Presentato in concorso all’83esima Mostra di Venezia, The Echo Chamber di Andrea Pallaoro, da giovedì 10 settembre è arrivato nelle sale italiane. Attesissimo, considerati il cast d’eccezione, tra Luca Marinelli, Alicia Vikander e Susan Sarandon, e il soggetto da cui il film trae origine, firmato da Bernardo Bertolucci, rimasto inedito dopo la sua scomparsa, nel 2018. 


Due premesse importanti per il regista di Medeas (2013), Hannah (2017) e Monica (2022), il quale, del resto, ha saputo plasmare la storia d’amore tra Leo e Anne con la tragica delicatezza del maestro, senza rinunciare alla propria impronta valoriale e stilistica. Durante questi giorni al festival, l’abbiamo intervistato.

Come si è imbattuto nella sceneggiatura di Bertolucci e com’è stato il processo di adattamento alla sua regia?

La mia partecipazione è iniziata con Nicola Giuliano, il produttore, che mi ha offerto di leggere la sceneggiatura e di portare il film sullo schermo. Chiaramente, all’inizio, vista la grande responsabilità nell’interpretare l’ultima sceneggiatura di una figura come Bernardo Bertolucci ho avuto qualche perplessità, è stata una scelta abbastanza travagliata. Così, quando ho deciso di buttarmi in quest’avventura, ho stabilito che il modo migliore per onorare l’essenza del cinema di Bertolucci fosse renderla mia; era l’unico modo sincero per affrontare questa sfida. Quindi, ho iniziato a lavorare con Ludovica Rampoldi e Ilaria Bernardini, le co-sceneggiatrici del soggetto originale, e, nonostante, come in tutti i film, qualche cambiamento nel passaggio dalla sceneggiatura allo schermo, la struttura, l’estetica e le dinamiche dei personaggi sono rimaste fedeli. Per l’appunto, si è trattato di un lavoro di adattamento al mio linguaggio cinematografico.

Nei suoi primi tre film, al centro erano tre donne, mentre in The Echo Chamber emerge per la prima volta una figura maschile. Cosa è cambiato nel modo di inquadrare il protagonista?

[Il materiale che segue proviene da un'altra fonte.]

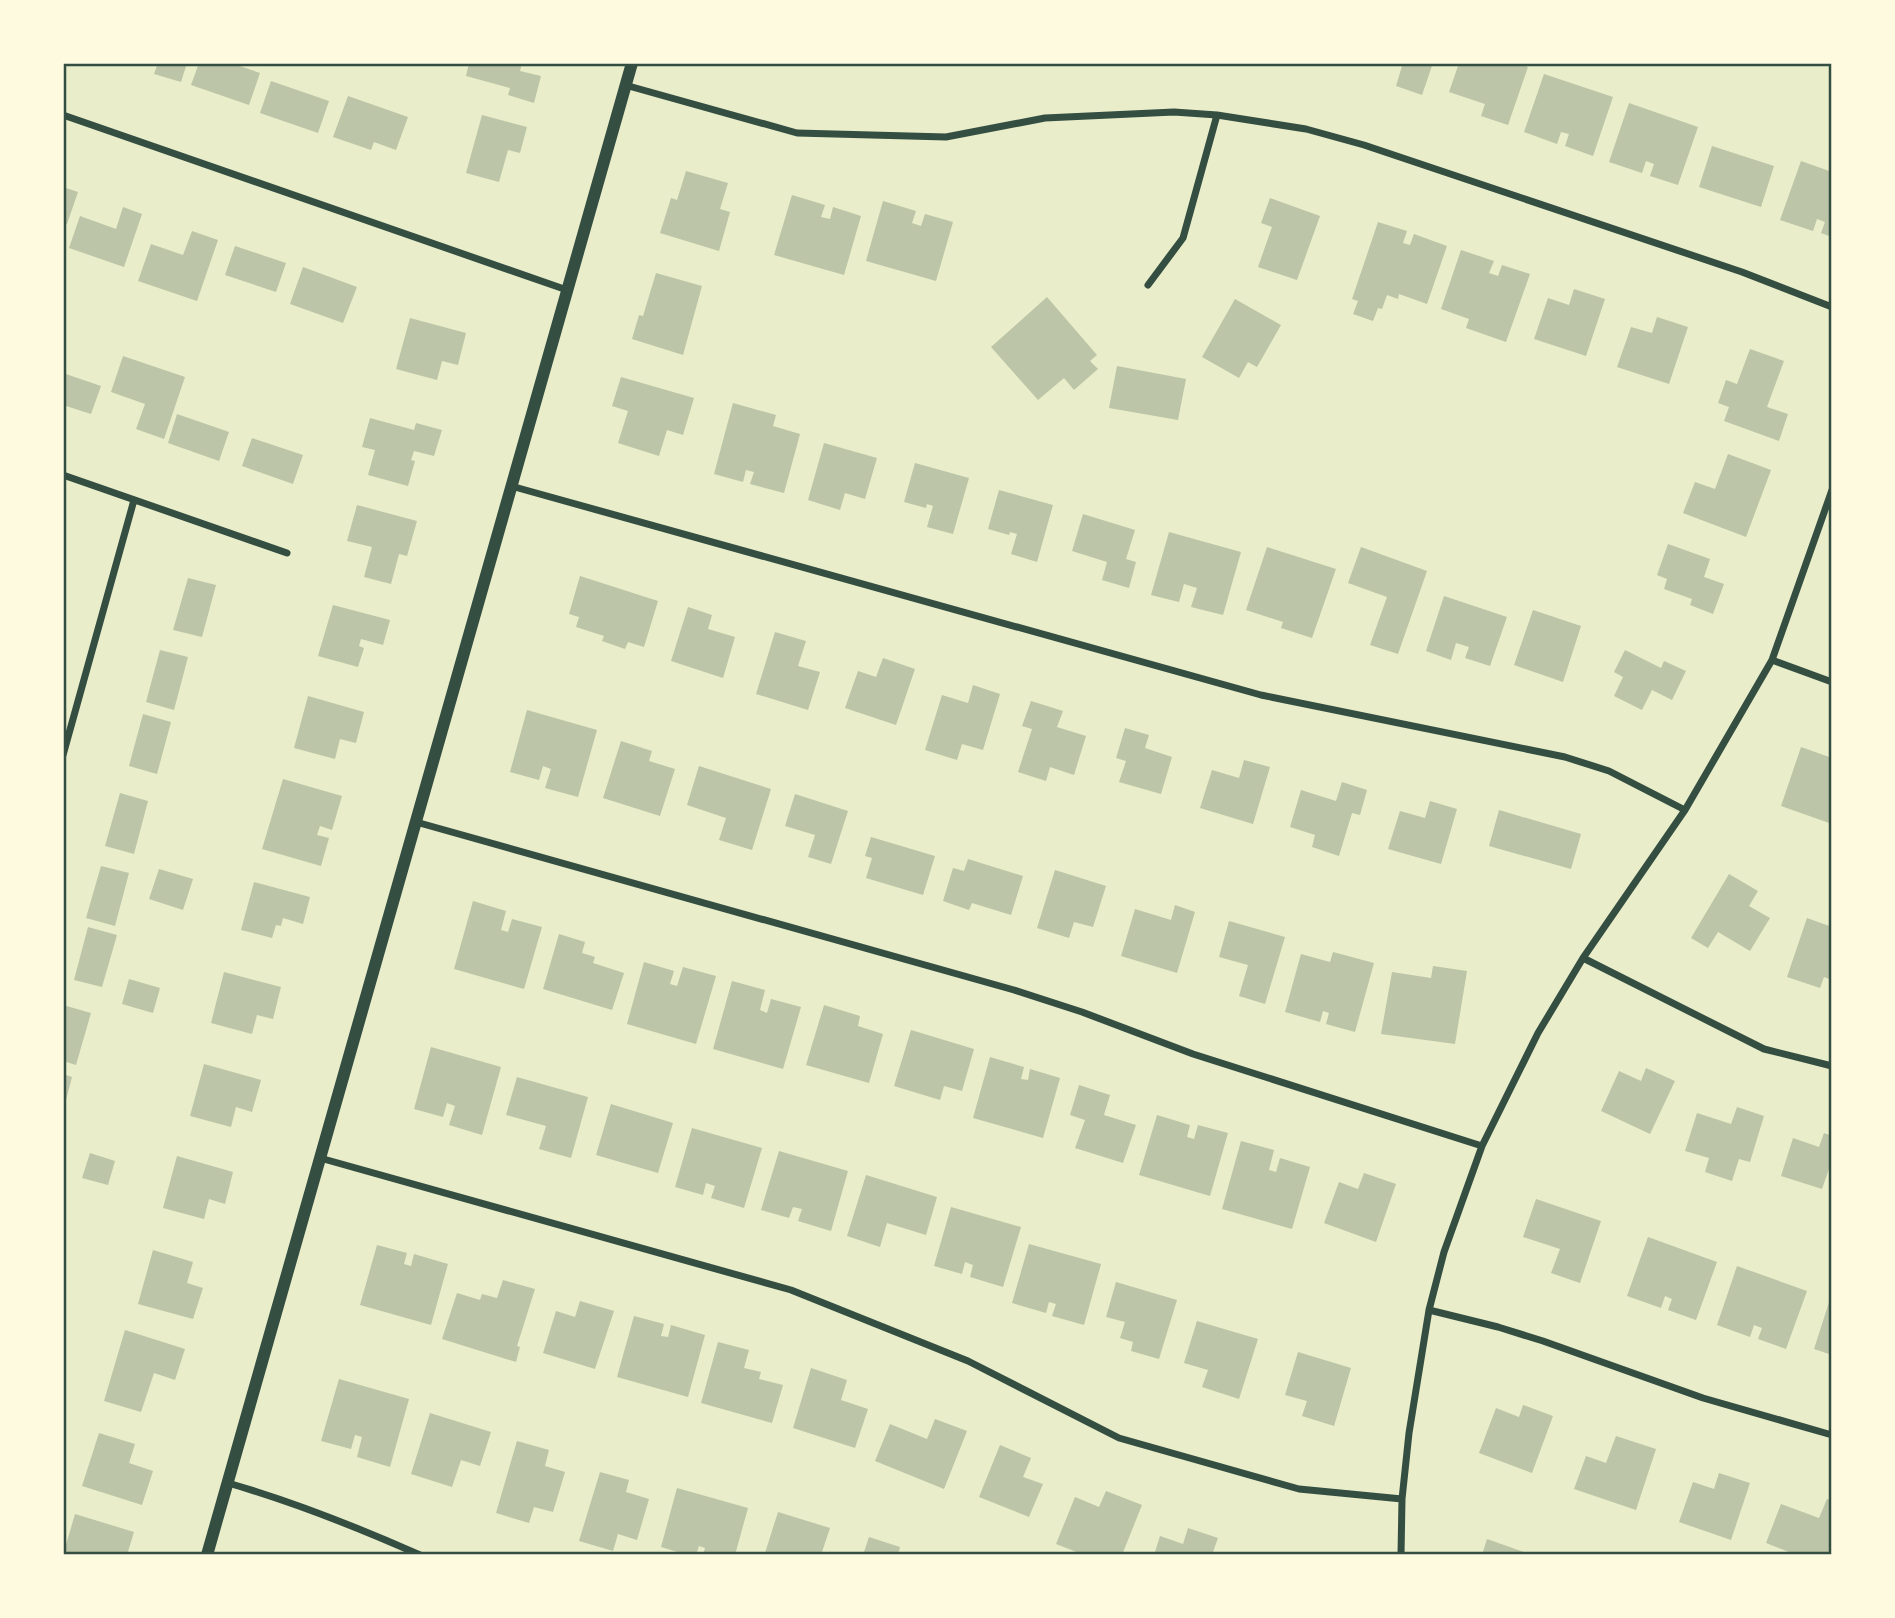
<svg xmlns="http://www.w3.org/2000/svg" width="1895" height="1618" font-family="'Fira Sans Condensed',sans-serif">
<style>
.building{fill:#bcc5a7}
.lines{fill:none;stroke-linecap:round;stroke-linejoin:round}
.minor{stroke:#344e41;stroke-width:7}
.tertiary{stroke:#344e41;stroke-width:12}
.neatline{fill:none;stroke:#344e41;stroke-width:2.5}
</style>
<rect width="100%" height="100%" fill="#e9edc9"/>
<path class="building" d="M158,63h29l-6,19 -27,-8z
M199,63h32l29,10 -11,32 -58,-20z
M469,63h53l-2,8 21,5 -7,27 -26,-8 2,-7 -44,-12z
M1395,63h38l-11,32 -26,-9 6,-20z
M1459,63h58l11,4 -20,58 -27,-9 4,-12 -36,-12z
M1544,74l69,23 -20,59 -28,-10 4,-12 -8,-2 -4,12 -33,-12z
M271,81l58,20 -11,32 -58,-20z
M348,96l60,21 -12,33 -22,-8 -3,8 -38,-13z
M1629,103l69,24 -20,58 -28,-9 4,-12 -8,-3 -4,12 -33,-11z
M482,115l45,12 -7,26 -12,-3 -9,32 -33,-9z
M1712,146l62,20 -13,41 -62,-20z
M1801,161l31,11v65l-11,-4 4,-11 -8,-3 -4,12 -33,-11z
M686,171l42,12 -8,26 10,3 -11,39 -59,-18 11,-35 6,2z
M63,187l15,5 -11,32 -4,-1z
M792,195l33,10 -4,12 9,2 3,-12 28,9 -17,59 -70,-20z
M1270,198l50,18 -23,64 -39,-13 14,-40 -11,-4z
M883,201l33,10 -4,12 9,3 4,-12 28,8 -17,59 -70,-20z
M123,207l19,7 -18,53 -55,-19 11,-32 36,13z
M1378,222l29,9 -4,12 7,2 4,-11 33,12 -20,58 -28,-10 -1,5 -11,-4 -5,14 -4,-1 -5,13 -20,-7 5,-13 -6,-2z
M192,231l26,9 -21,61 -59,-20 13,-37 32,11z
M235,246l51,17 -10,29 -51,-17z
M1461,250l33,11 -5,12 9,3 4,-11 28,9 -24,68 -40,-14 3,-9 -28,-10z
M303,267l54,20 -14,36 -53,-19z
M656,273l46,13 -19,69 -51,-16 7,-24 4,1z
M1574,289l31,10 -19,57 -52,-17 14,-41 21,7z
M1047,297l50,58 -7,6 8,8 -24,21 -10,-12 -26,22 -47,-53z
M1235,299l46,26 -24,42 -9,-5 -9,16 -37,-21z
M1657,317l31,10 -19,57 -52,-17 14,-40 21,6z
M410,318l56,15 -8,32 -16,-4 -5,19 -41,-11z
M1750,349l34,12 -17,46 21,7 -9,27 -55,-20 5,-14 -11,-4 8,-23 11,4z
M123,356l62,21 -21,62 -28,-10 9,-25 -34,-12z
M1117,366l69,13 -8,41 -69,-12z
M63,373l38,13 -10,28 -28,-9z
M621,377l73,21 -11,37 -16,-5 -8,26 -41,-13 10,-32 -16,-5z
M733,403l43,12 -3,11 27,8 -16,59 -34,-9 4,-12 -8,-2 -3,12 -29,-8z
M177,414l52,18 -10,29 -51,-18z
M370,418l44,12 2,-7 26,7 -8,26 -20,-5 -3,9 4,1 -7,25 -40,-11 7,-25 -13,-3z
M252,438l51,17 -10,29 -51,-18z
M824,443l53,15 -12,41 -20,-6 -5,17 -32,-10z
M1728,454l43,16 -25,67 -63,-24 12,-31 20,7z
M915,463l54,15 -16,56 -26,-7 6,-21 -6,-2 -1,4 -22,-6z
M999,490l54,15 -16,57 -26,-8 6,-20 -7,-2 -1,3 -21,-6z
M357,505l60,16 -10,35 -8,-2 -8,30 -27,-7 8,-30 -25,-6z
M1083,514l52,16 -9,29 10,3 -7,26 -27,-8 5,-18 -35,-11z
M1169,532l72,20 -18,63 -32,-8 6,-19 -13,-4 -5,18 -28,-7z
M1668,544l42,15 -6,18 20,7 -11,30 -23,-9 2,-6 -28,-10 3,-10 -10,-4z
M1267,547l69,22 -24,69 -31,-10 2,-6 -37,-12z
M1361,547l66,24 -29,83 -28,-9 17,-48 -39,-14z
M580,576l78,25 -14,46 -16,-5 -3,7 -23,-8 2,-5 -28,-9 3,-10 -10,-3z
M188,578l28,7 -14,52 -29,-7z
M1444,596l63,21 -17,49 -25,-8 4,-11 -13,-4 -5,17 -25,-9z
M333,605l57,15 -7,25 -22,-6 -2,7 5,2 -6,19 -40,-11z
M688,607l24,8 -4,14 27,8 -12,41 -52,-17z
M1533,610l48,16 -18,56 -49,-17z
M775,632l31,9 -8,25 22,6 -12,38 -52,-16z
M160,650l28,7 -14,53 -28,-8z
M1625,650l36,18 3,-7 22,10 -14,29 -20,-10 -10,20 -28,-14 9,-19 -9,-5z
M883,658l32,11 -19,56 -51,-17 13,-37 18,6z
M973,685l27,9 -17,56 -21,-6 -5,16 -32,-10 17,-55 26,8z
M308,696l56,16 -8,31 -16,-4 -5,20 -41,-11z
M1031,701l32,10 -6,16 29,9 -12,39 -24,-8 -4,14 -28,-9 14,-43 -10,-3z
M527,710l70,20 -19,67 -33,-9 6,-19 -8,-3 -4,14 -29,-8z
M143,714l28,8 -14,52 -28,-8z
M1125,728l24,7 -4,13 27,9 -11,37 -42,-12 7,-21 -10,-3z
M621,741l31,10 -3,10 26,8 -15,47 -57,-18z
M1801,747l31,11 -3,12 3,1v53l-51,-18z
M1244,760l26,7 -17,57 -53,-16 12,-38 27,8z
M699,766l72,23 -19,61 -33,-10 7,-22 -39,-13z
M283,779l59,17 -10,34 -12,-4 -3,9 12,3 -8,28 -59,-17z
M1342,782l25,8 -7,25 -8,-2 -13,43 -27,-9 3,-12 -25,-8 11,-37 35,11z
M120,793l28,8 -14,53 -29,-8z
M795,794l53,17 -17,53 -23,-7 7,-22 -30,-9z
M1430,801l27,8 -16,55 -53,-15 12,-38 25,7z
M1499,810l82,24 -10,35 -82,-23z
M871,837l64,19 -12,39 -57,-17 6,-20 -7,-2z
M968,859l55,17 -12,39 -39,-12 -3,7 -26,-9 10,-33 11,3z
M101,866l28,7 -14,53 -29,-8z
M159,869l34,10 -10,31 -34,-11z
M1055,870l51,16 -13,41 -19,-5 -5,16 -32,-10z
M1729,874l29,17 -9,15 21,12 -20,33 -32,-19 -10,16 -17,-10z
M254,882l56,15 -7,27 -20,-6 -2,8 -5,-1 -4,13 -31,-8z
M473,901l33,10 -5,19 7,2 4,-13 30,8 -18,62 -70,-20z
M1175,905l20,7 -18,61 -56,-17 14,-47 36,11z
M1807,918l25,9v53l-8,-3 -4,11 -33,-11z
M1229,921l56,16 -20,67 -26,-8 9,-31 -29,-8z
M88,927l29,8 -15,52 -28,-7z
M559,934l26,8 -3,11 13,4 -2,6 31,10 -12,37 -69,-21z
M1333,952l41,11 -19,69 -29,-8 3,-11 -6,-2 -3,11 -35,-10 16,-58 29,8z
M644,962l30,9 -4,13 7,2 6,-19 33,9 -20,68 -69,-20z
M1433,966l34,5 -12,73 -74,-10 11,-62 39,6z
M224,972l57,15 -8,32 -16,-4 -5,19 -41,-11z
M129,979l31,9 -7,25 -31,-9z
M732,981l33,9 -5,20 7,3 4,-14 30,8 -18,62 -70,-20z
M63,1005l28,8 -15,52 -13,-4z
M824,1005l36,11 -2,10 25,8 -14,49 -63,-18z
M911,1030l63,19 -12,42 -18,-5 -4,14 -46,-14z
M431,1047l70,20 -19,68 -33,-10 6,-19 -8,-3 -4,14 -29,-8z
M990,1057l34,10 -3,12 7,1 2,-11 30,9 -17,60 -70,-20z
M204,1064l57,16 -9,32 -16,-5 -5,20 -41,-11z
M1646,1068l29,13 -25,53 -49,-23 18,-40 22,10z
M63,1074l9,3 -8,31h-1z
M517,1077l71,20 -17,61 -32,-9 7,-23 -40,-11z
M1079,1085l31,10 -6,20 32,10 -13,38 -48,-15 10,-28 -15,-5z
M611,1104l62,19 -15,50 -62,-18z
M1737,1107l27,9 -14,46 -11,-3 -7,22 -27,-9 4,-14 -24,-7 12,-38 34,11z
M1157,1115l33,10 -3,12 7,2 4,-14 30,8 -18,63 -71,-21z
M692,1128l70,20 -18,60 -33,-10 4,-12 -9,-3 -3,12 -28,-8z
M1824,1133l8,3v30h-2l-8,23 -41,-13 12,-38 26,9z
M1241,1141l33,9 -5,20 7,2 4,-14 30,9 -18,62 -70,-20z
M779,1151l69,20 -17,60 -33,-10 4,-12 -9,-2 -4,11 -28,-8z
M90,1153l25,8 -7,24 -26,-7z
M177,1156l56,16 -8,32 -16,-5 -5,20 -41,-11z
M1364,1173l32,11 -20,58 -52,-19 15,-41 19,7z
M866,1175l71,22 -11,38 -39,-12 -7,24 -33,-11z
M1536,1199l65,22 -21,62 -29,-10 9,-24 -37,-12z
M951,1207l70,20 -18,60 -33,-10 3,-12 -8,-3 -3,12 -28,-8z
M1648,1237l69,25 -21,58 -28,-10 4,-11 -7,-3 -4,12 -34,-12z
M1029,1244l72,20 -17,61 -32,-9 4,-12 -7,-2 -3,11 -34,-10z
M377,1245l30,8 -3,11 7,2 3,-12 34,10 -17,61 -71,-20z
M153,1250l40,12 -6,21 16,5 -10,31 -55,-15z
M1737,1266l70,25 -21,58 -28,-10 4,-11 -8,-3 -4,12 -33,-12z
M503,1280l32,9 -18,57 3,1 -4,15 -74,-23 15,-46 23,7 2,-6 15,4z
M1116,1282l61,18 -18,59 -28,-8 2,-9 -13,-4 5,-16 -19,-5z
M1831,1296h1v59l-18,-6z
M580,1301l34,10 -19,58 -52,-16 13,-42 19,6z
M634,1316l30,8 -3,12 7,1 3,-12 34,10 -17,62 -71,-20z
M1197,1321l61,18 -19,60 -37,-12 6,-17 -24,-7z
M125,1330l60,19 -10,31 -21,-7 -13,39 -37,-11z
M718,1342l31,8 -5,18 17,4 -2,7 24,6 -11,38 -71,-20z
M1298,1352l53,16 -17,58 -32,-10 5,-15 -22,-6z
M811,1368l36,12 -6,20 27,9 -13,39 -62,-20z
M339,1379l70,20 -19,68 -33,-10 5,-20 -7,-2 -4,14 -30,-8z
M1523,1405l30,11 -21,57 -53,-20 17,-45 23,9z
M430,1413l61,19 -11,34 -19,-6 -9,27 -41,-13z
M935,1419l32,12 -23,58 -69,-28 15,-37 37,15z
M99,1433l36,11 -6,19 24,8 -11,34 -60,-19z
M1616,1436l40,13 -20,61 -62,-21 12,-33 20,7z
M517,1441l32,9 -4,16 20,6 -12,40 -19,-5 -5,16 -33,-10z
M1000,1445l31,13 -8,19 20,7 -14,33 -50,-20z
M600,1472l29,8 -3,12 23,7 -12,41 -19,-6 -5,17 -34,-10z
M1719,1473l31,10 -19,57 -52,-18 14,-40 21,7z
M677,1488l71,20 -13,47h-32l2,-7 -6,-2 -3,9h-9l-26,-8z
M1106,1491l36,14 -20,50h-38l-28,-11 19,-47 24,10z
M1827,1499l5,1v55h-35l-31,-12 15,-39 38,14z
M778,1512l52,16 -9,27h-50l-6,-2z
M75,1514l59,18 -7,23h-64z
M1188,1528l30,10 -6,17h-58l6,-19 23,8z
M869,1537l31,10 -2,8h-35z
M1487,1539l45,16h-50z"/>
<g class="lines">
<path class="minor" d="M625,85l172,48 149,4 99,-19 129,-6 43,3 89,14 58,16 378,127 90,35
M63,115l504,175
M1148,285l35,-47 34,-123
M63,475l224,78
M511,486l750,209 304,62 44,14 76,39
M1772,660l60,22
M63,755l71,-255
M416,822l598,168 68,22 111,42 289,92
M1583,958l181,91 68,17
M320,1158l471,132 177,71 151,77 180,51 103,10
M1429,1310l69,17 45,14 160,57 129,37
M228,1483c66,19 129,44 192,72
M1401,1555l1,-56 7,-66 20,-123 15,-58 38,-106 56,-113 45,-75 102,-148 87,-150 60,-170"/>
<path class="tertiary" d="M207,1555l425,-1492"/>
</g>
<rect width="1895" height="1618" fill="none" stroke="#fefae0" stroke-width="130"/>
<rect x="65" y="65" width="1765" height="1488" class="neatline"/>
</svg>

In questo film credo che sia la storia d’amore tra Anne e Leo a fare da vero protagonista. Quindi, ho voluto costruire delle immagini che riuscissero a riflettere nel modo più eloquente possibile i confini tra dipendenza e controllo, tra il bisogno di controllare e allo stesso tempo prendersi cura dell’altro. Ogni scelta creativa verte sul tipo di rapporto che volevamo instaurare con lo spettatore, in quanto il fine ultimo era invitarlo a esplorare quella complessità.

Nei suoi ultimi due film, Monica e The Echo Chamber, ha scelto il formato quattro terzi. Ci può spiegare il perché?

In verità è un formato che si avvicina ai quattro terzi ma è un po’ più stretto, 1.2:1, e per questo film è stato fondamentale. È stata una battaglia che ho preso a cuore con i produttori, perché, per questo tipo di storia, volevo un formato che desse priorità al ritratto e che, in qualche modo, esaltasse la claustrofobia dello spazio. L’appartamento di Leo, infatti, è un personaggio a sé, non ne usciamo mai, è prigione ma anche rifugio, è luogo di memoria tanto quanto di sorveglianza. Per me e per il direttore della fotografia Diego García era chiaro fin dall’inizio, l’intenzione era mettere in risalto la relazione tra quello che avviene all’interno dell’inquadratura e quello che è fuori, restituendo un senso di esplorazione.

In quest’ultimo film è evidente il lavoro svolto su colori, luci e ombre; la scelta del rosso e dei toni caldi ha un legame diretto con il cinema di Bertolucci, in particolare con “Ultimo tango a Parigi”?

Non è stata una scelta diretta, no, però potremmo definirla emotiva. Il colore rosso è fondamentale, come anche il verde; creano una sorta di dicotomia nell’immagine, si ripetono di continuo, talvolta alternandosi.

Per concludere, un ruolo importante è quello attribuito alla musica, che si fa spesso espediente narrativo. Può dirci qualche parola a riguardo?

Certamente, è stato bellissimo lavorare con Clément Ducol e Emelie Gassin su questo. La musica all’interno del film è sempre, esclusivamente, diegetica, cosa per me di grande importanza, in quanto parte essenziale del quotidiano dei personaggi. Con il loro talento, Ducol e Gassin sono riusciti a elevare il film, creando una colonna sonora che, a mio parere, “fa eco” alle tematiche principali e dà ulteriori chiavi di lettura allo spettatore, permettendogli di accedere ad ancora altri strati della storia.